Читаем Blowback, Second Edition: The Costs and Consequences of American Empire полностью

Blowback itself can lead to more blowback, in a spiral of destructive behavior. A good illustration of this lies in the government’s reaction to the August 7, 1998, bombings of American embassy buildings in Nairobi and Dar es Salaam, with the loss of 12 American and 212 Kenyan and Tanzanian lives and some 4,500 injured. The U.S. government promptly placed the blame on Osama bin Laden, a Saudi who had long denounced his country’s rulers and their American allies. On August 20, the United States retaliated by firing nearly eighty cruise missiles (at a cost of $750,000 each) into a pharmaceutical plant in Khartoum, Sudan, and an old mujahideen camp site in Afghanistan. (One missile went four hundred miles off course and landed in Pakistan.) Both missile targets had been identified by American intelligence as enterprises or training areas associated with bin Laden or his followers. It was soon revealed, however, that the intelligence on both places had been faulty and that neither target could be connected with those who were suspected of attacking the embassies. On September 2, 1998, the U.S. secretary of defense said that he had been unaware that the plant in Khartoum made medicines, not nerve gas, when he recommended that it be attacked. He also admitted that the plant’s connection to bin Laden was, at best, “indirect.”7 Nonetheless, President Clinton continued to insist that he had repelled an “imminent threat to our national security,” and Secretary of State Madeleine Albright called Sudan a “viper’s nest of terrorists.”

Government spokesmen continue to justify these attacks as “deterring” terrorism, even if the targets proved to be irrelevant to any damage done to facilities of the United States.

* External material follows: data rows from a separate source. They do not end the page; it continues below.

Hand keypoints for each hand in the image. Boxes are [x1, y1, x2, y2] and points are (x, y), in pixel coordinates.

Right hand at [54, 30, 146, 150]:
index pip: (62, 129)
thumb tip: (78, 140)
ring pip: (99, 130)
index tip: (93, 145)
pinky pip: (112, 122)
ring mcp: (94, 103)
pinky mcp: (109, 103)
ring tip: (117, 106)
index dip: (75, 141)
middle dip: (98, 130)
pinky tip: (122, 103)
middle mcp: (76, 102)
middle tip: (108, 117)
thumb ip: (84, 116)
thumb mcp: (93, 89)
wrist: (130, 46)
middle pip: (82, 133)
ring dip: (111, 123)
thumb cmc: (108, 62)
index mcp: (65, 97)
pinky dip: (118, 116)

In this way, future blowback possibilities are seeded into the world. The same spokesmen ignore the fact that the alleged mastermind of the embassy bombings, bin Laden, is a former protégé of the United States. When America was organizing Afghan rebels against the USSR in the 1980s, he played an important role in driving the Soviet Union from Afghanistan and only turned against the United States in 1991 because he regarded the stationing of American troops in his native Saudi Arabia during and after the Persian Gulf War as a violation of his religious beliefs. Thus, the attacks on our embassies in Africa, if they were indeed his work, are an instance of blowback rather than unprovoked terrorism. Instead of bombing sites in Sudan and Afghanistan in response, the United States might better have considered reducing or removing our large-scale and provocative military presence in Saudi Arabia.

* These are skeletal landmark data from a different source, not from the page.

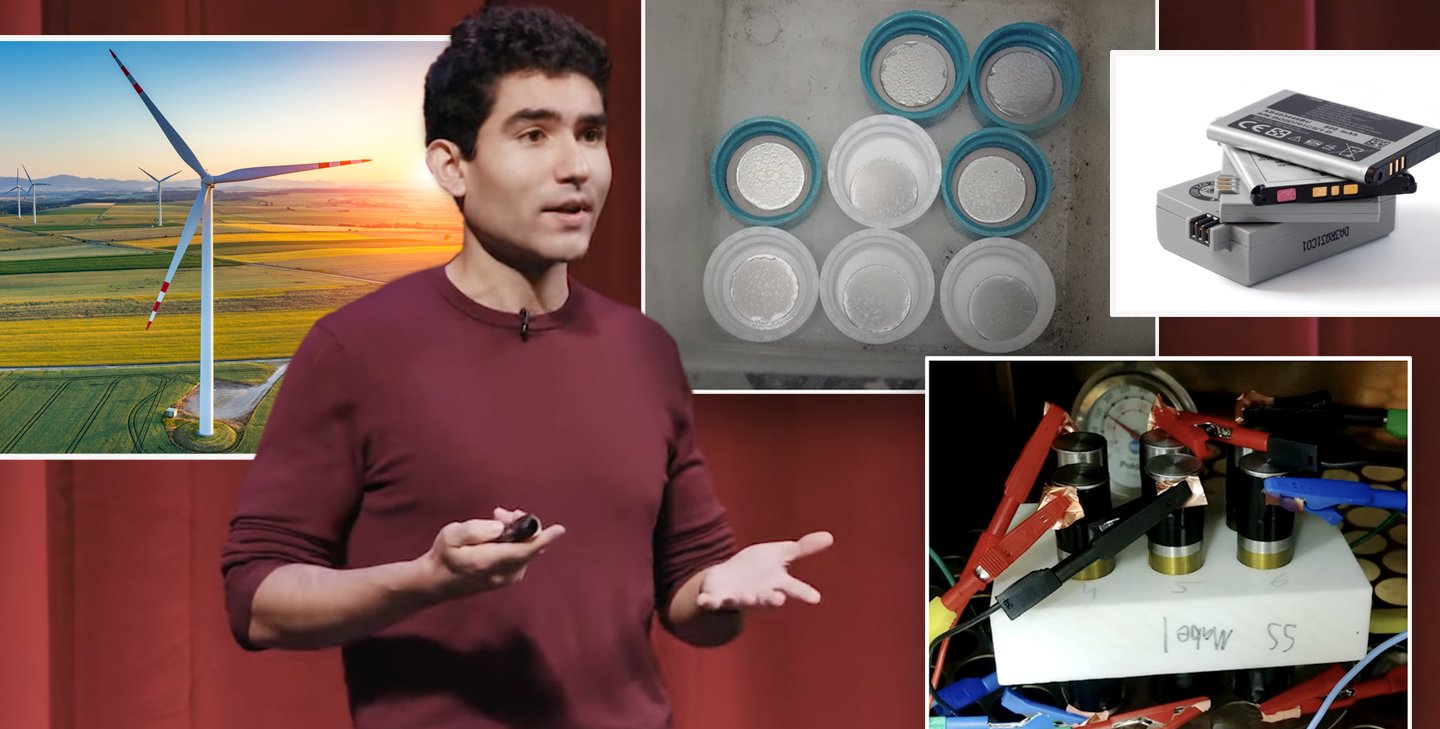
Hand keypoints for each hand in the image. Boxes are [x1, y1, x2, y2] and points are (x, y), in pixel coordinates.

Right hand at [419, 507, 565, 599]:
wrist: (436, 582)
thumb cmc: (443, 555)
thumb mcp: (451, 535)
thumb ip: (476, 529)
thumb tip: (500, 527)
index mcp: (489, 562)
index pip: (524, 550)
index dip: (544, 538)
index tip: (560, 529)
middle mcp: (503, 573)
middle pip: (529, 546)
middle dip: (522, 524)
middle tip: (502, 513)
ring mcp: (508, 578)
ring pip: (527, 549)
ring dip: (518, 532)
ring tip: (497, 519)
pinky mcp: (508, 577)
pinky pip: (522, 555)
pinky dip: (516, 541)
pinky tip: (499, 534)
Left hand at [697, 531, 833, 610]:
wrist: (727, 580)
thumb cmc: (757, 569)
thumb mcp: (779, 554)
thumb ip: (803, 548)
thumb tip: (830, 536)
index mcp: (774, 584)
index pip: (793, 588)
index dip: (803, 593)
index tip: (815, 598)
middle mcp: (759, 594)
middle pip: (768, 599)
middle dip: (772, 600)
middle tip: (778, 600)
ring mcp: (738, 598)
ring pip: (743, 601)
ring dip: (745, 599)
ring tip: (747, 596)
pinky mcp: (718, 599)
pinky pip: (712, 603)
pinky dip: (709, 603)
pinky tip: (705, 601)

There are more effective—and certainly less destructive—ways of dealing with the threat of “terrorism” than instant military retaliation. In 1994, patient and firm negotiations finally resulted in the Sudan’s turning over the terrorist known as Carlos to the French government for trial; and in September 1998, Libya finally agreed to surrender to a Dutch court the two men charged with bombing the Pan Am airliner over Lockerbie, Scotland. The latter agreement came about through a multilateral reliance on international law and an economic embargo of Libya and so avoided the spiral of blowback and retaliation that is undoubtedly not yet at an end in the case of bin Laden.

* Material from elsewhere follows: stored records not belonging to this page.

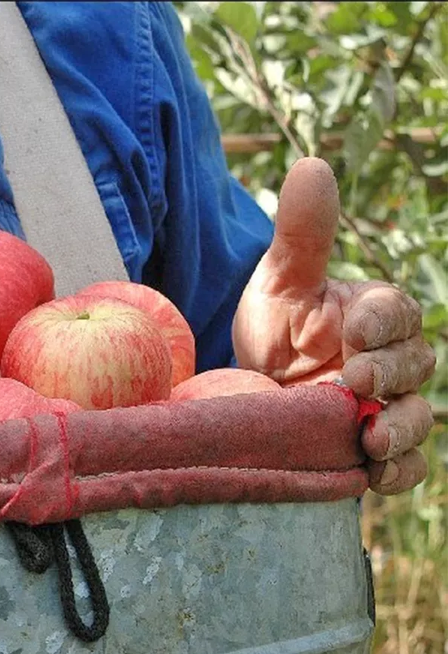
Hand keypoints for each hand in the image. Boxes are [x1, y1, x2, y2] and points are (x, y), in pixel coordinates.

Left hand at [232, 157, 435, 494]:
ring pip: (417, 416)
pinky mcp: (372, 450)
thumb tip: (311, 165)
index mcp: (375, 314)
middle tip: (352, 380)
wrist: (248, 386)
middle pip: (414, 364)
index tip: (353, 329)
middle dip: (388, 372)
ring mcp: (386, 407)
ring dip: (400, 428)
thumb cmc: (274, 326)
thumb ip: (302, 235)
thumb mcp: (278, 281)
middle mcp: (391, 360)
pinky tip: (373, 476)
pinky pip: (405, 466)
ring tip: (370, 439)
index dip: (381, 321)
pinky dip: (397, 473)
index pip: (395, 312)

Needless to say, blowback is not exclusively a problem faced by Americans. One has only to look at Russia and its former satellites today to see exactly how devastating imperial blowback can be. The hostage crisis of 1996-97 at the Japanese embassy in Lima, in which a handful of Peruvian revolutionaries took virtually the entire diplomatic corps hostage, was probably blowback from Japan’s support for the antiguerrilla policies of President Alberto Fujimori and for the operations of Japanese multinational corporations in Peru. Israel’s greatest single political problem is the daily threat of blowback from the Palestinian people and their Islamic allies because of Israeli policies of displacing Palestinians from their lands and repressing those that remain under their jurisdiction. The United States, however, is the world’s most prominent target for blowback, being the world’s lone imperial power, the primary source of the sort of secret and semisecret operations that shore up repressive regimes, and by far the largest seller of weapons generally.